Col tempo, l’iniziativa si è affermata e consolidata, diventando un appuntamento fisso nel calendario degli appassionati di musica; però è anche andato snaturandosi, fino a diventare, come appare oggi, un gran calderone di (troppe) ripubblicazioni spesso realizzate a capocchia, o senza alcun significato artistico o collezionistico.

Si è assistito, soprattutto, alla moltiplicazione inutile di vinili picture o colorati: oggetti divertenti, forse, ma che nulla aggiungono alla discografia di un artista e alla collezione di un appassionato di quell’artista.

Le major

Quel che è peggio, però, è che al Record Store Day ci hanno messo sopra il cappello le major della discografia.

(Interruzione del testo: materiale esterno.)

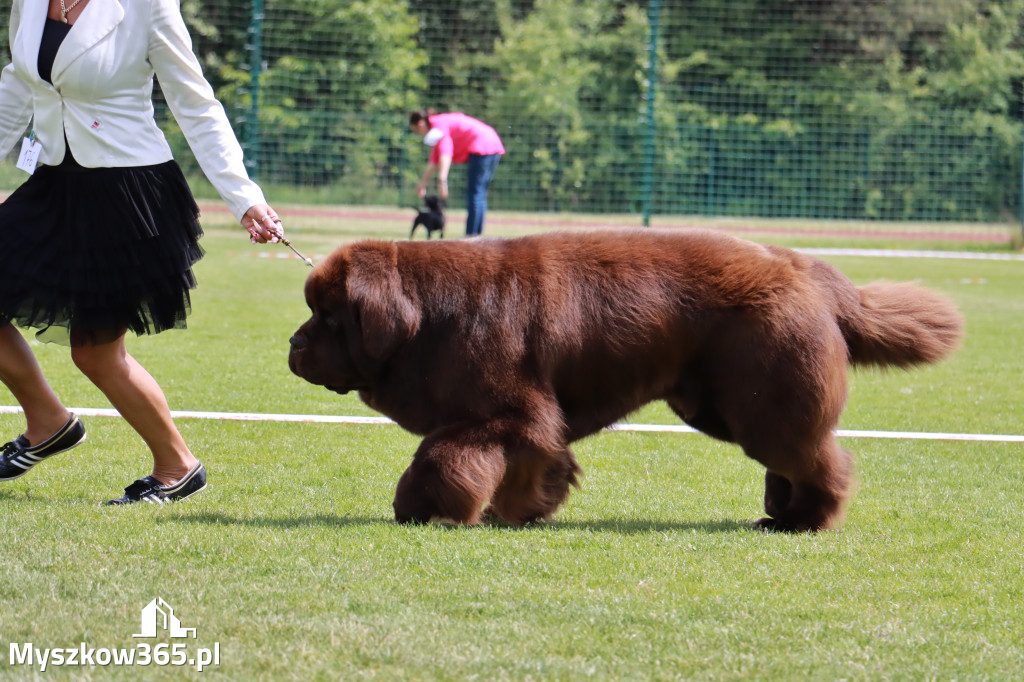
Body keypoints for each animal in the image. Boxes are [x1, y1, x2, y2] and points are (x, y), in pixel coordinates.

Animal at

Che non solo hanno aumentato in maniera inaccettabile il numero delle pubblicazioni, ma hanno anche bellamente bypassato il concetto originario, quello che voleva giustamente privilegiare il piccolo negozio di dischi, e ormai rendono disponibili le edizioni speciali del Record Store Day anche nei punti vendita della grande distribuzione.

Il Record Store Day, insomma, rischia di morire soffocato dal troppo successo. Chi si occupa del coordinamento dell’iniziativa farebbe bene a renderne un po’ più stringenti le regole.